When he crooked an eyebrow and dropped elbows as “The Rock,” thousands of kids hung onto Dwayne Johnson’s every move. A likable hard-body, he seemed out of place when Vince McMahon temporarily casted him as a WWE villain. He had his best moments grabbing the mic for soap opera trash-talk against his opponents. This experienced crowd-pleaser even charmed the Oscars crowd in 2008, while Katherine Heigl, a television star with aspirations higher than her talents, nearly passed out on the stage.
In the Rock’s body-slamming days, there’s no doubt he dreamed of following Arnold to the big screen. Now Johnson’s been granted kiddy-care as an escort in Disney’s “Race to Witch Mountain,” a near wall-to-wall reworking of the company’s 1975 kids film. The original “Escape” has become a “Race” in more than just the name: a children’s fantasy has turned into an action flick starring two kids.
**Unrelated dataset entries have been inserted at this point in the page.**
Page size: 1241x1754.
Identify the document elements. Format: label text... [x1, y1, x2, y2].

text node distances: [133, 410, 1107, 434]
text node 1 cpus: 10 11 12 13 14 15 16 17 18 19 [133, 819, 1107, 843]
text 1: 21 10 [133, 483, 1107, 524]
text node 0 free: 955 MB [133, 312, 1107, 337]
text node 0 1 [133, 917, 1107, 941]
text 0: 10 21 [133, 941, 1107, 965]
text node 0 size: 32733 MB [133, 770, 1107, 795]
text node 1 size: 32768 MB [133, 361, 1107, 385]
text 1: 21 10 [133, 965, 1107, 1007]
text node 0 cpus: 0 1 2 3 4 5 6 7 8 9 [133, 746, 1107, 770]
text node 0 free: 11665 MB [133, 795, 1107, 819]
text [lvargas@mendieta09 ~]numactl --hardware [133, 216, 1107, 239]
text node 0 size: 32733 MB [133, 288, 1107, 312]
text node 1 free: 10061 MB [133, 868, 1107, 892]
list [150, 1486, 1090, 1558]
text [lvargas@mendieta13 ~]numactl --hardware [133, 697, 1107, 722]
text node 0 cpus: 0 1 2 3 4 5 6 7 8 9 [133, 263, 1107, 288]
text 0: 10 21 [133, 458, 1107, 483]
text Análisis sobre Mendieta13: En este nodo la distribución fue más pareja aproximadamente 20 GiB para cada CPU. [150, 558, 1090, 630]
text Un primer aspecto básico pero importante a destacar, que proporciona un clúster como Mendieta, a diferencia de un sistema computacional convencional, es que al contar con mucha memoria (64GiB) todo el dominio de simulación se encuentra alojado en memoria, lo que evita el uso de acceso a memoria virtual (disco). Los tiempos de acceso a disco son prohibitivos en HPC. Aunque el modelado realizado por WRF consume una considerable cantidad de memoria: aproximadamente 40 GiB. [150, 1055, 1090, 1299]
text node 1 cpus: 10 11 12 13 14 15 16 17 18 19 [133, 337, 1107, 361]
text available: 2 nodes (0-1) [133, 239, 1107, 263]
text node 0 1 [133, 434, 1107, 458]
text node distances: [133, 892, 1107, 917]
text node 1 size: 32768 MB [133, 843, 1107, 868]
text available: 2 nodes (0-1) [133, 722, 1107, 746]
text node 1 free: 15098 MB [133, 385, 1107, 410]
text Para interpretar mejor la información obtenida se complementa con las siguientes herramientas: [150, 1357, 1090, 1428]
A loner manning a cab in Las Vegas, Johnson’s Jack Bruno is just waiting for his Disney vehicle to rev up. It takes off when two blond tweens – AnnaSophia Robb and Alexander Ludwig – hop a ride and need transfer to a remote location. Jack agrees with some grumbling, until a few Men in Black chase down these strange kids who are on an otherworldly mission. When their pursuit results in a near-crash, Johnson starts “Walking Tall” with a crowbar, doing what he knows well. If he performs anger, he’s within his range, but when he attempts gravity in closeup, he becomes self-conscious, almost hammy. Johnson seems more at home in comic moments, of which filmmakers should take note: comic skill is more precious than Jason Statham operating grounds.
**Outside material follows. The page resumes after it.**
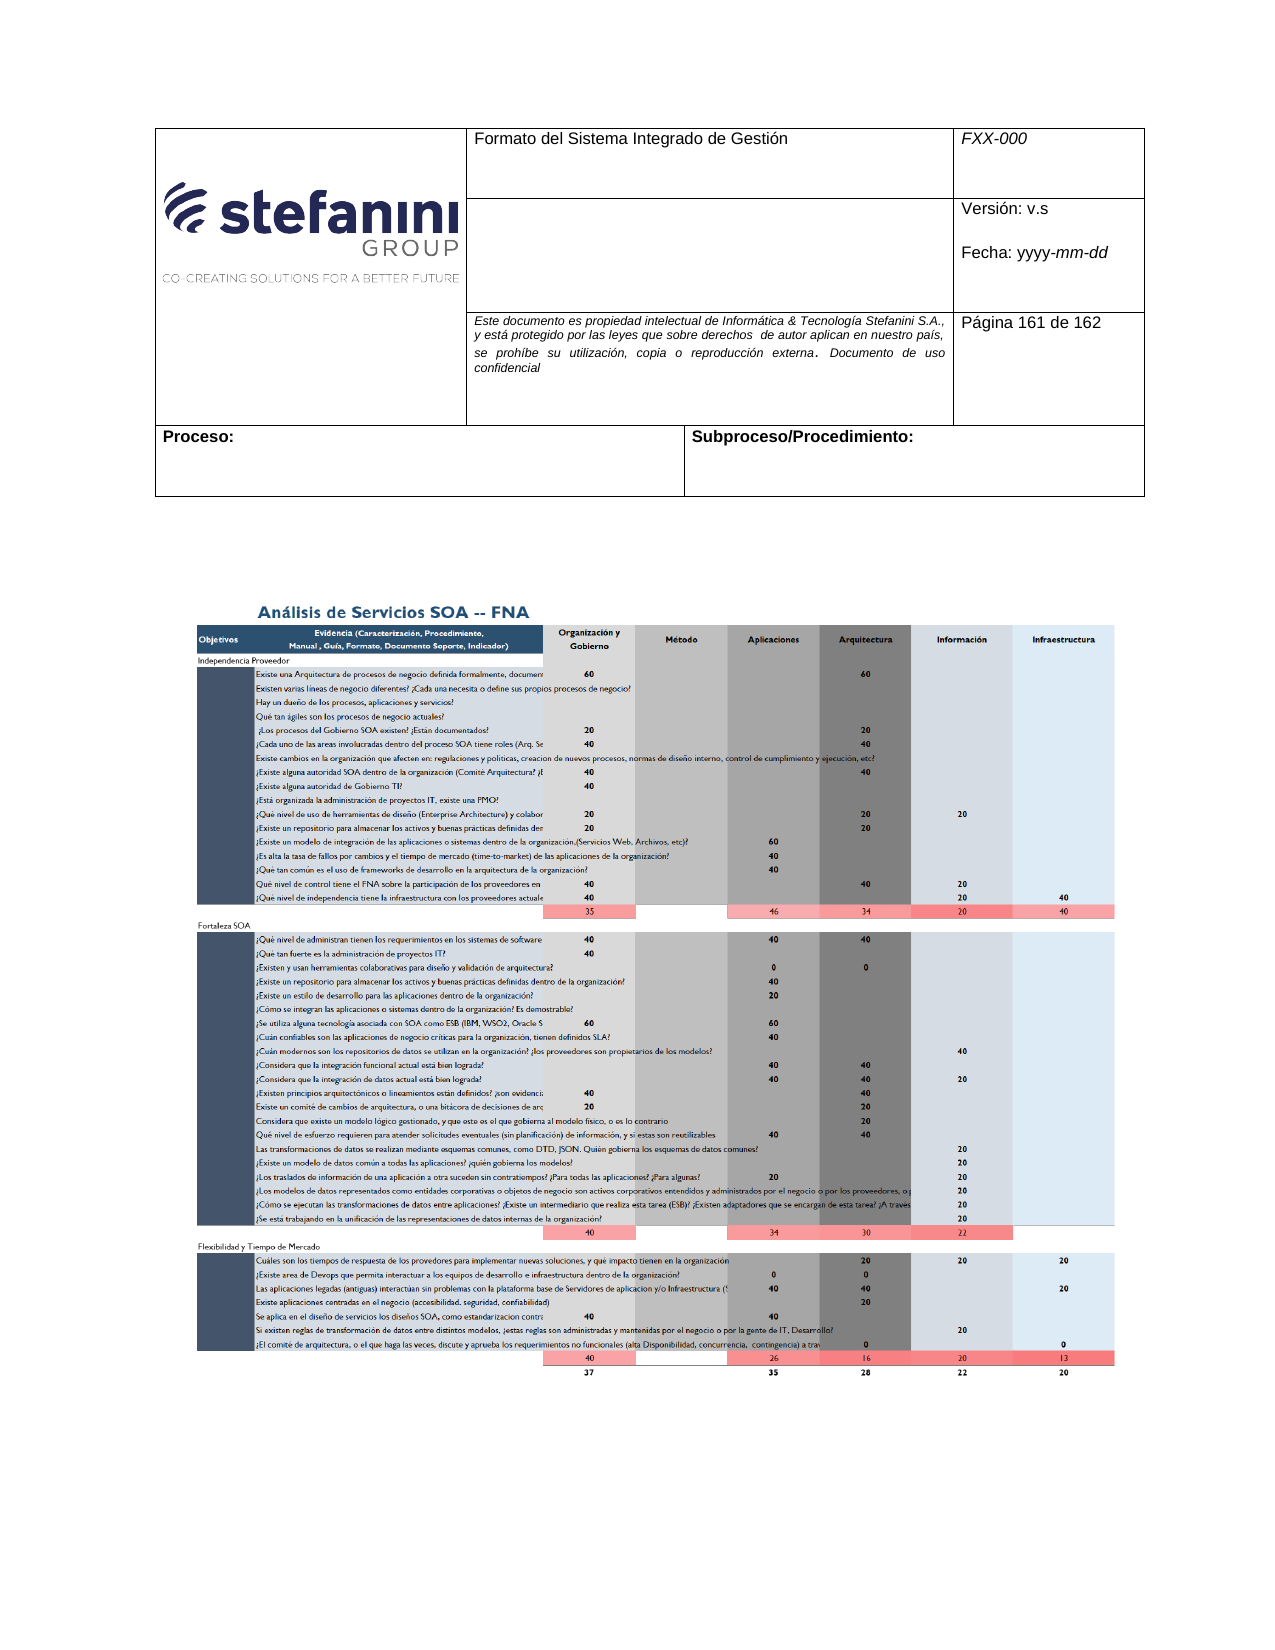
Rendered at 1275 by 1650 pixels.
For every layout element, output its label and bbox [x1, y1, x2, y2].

Thus, Johnson becomes a kid-friendly mentor, as he was on the mat. He operates on the young actors’ level, while they are locked down in an odd alien-speak. They pull off all kinds of tricks to serve up digital eye-candy – like the boy stopping an SUV as if he holds a tank’s weight within himself – though they really need a teddy-bear uncle who will swing a mean paw should they be wronged.
While the premise promises adventure, director Andy Fickman and screenwriters Matt Lopez and Mark Bomback rely on action scenes, almost all of which cast aside youthful wonderment that should be inherent in such a film. Too often we watch Johnson throwing fists as if Jet Li were about to make a cameo. Even moderately successful kids’ fantasies like “The Spiderwick Chronicles” and “Inkheart” know that an imaginative approach is a must – if such stories can’t make kids wonder, then filmmakers should steer off to another genre.
“Race” can satisfy with a steady pace, fueled by a Terminator-meets-Predator on their tail – when this looming thing goes head-to-head with Johnson, wrestling fans can’t help but recall the Rock getting tossed around by Kane. Kids will want to root for their alien counterparts on screen. But they are second fiddle to the Rock wracking it up.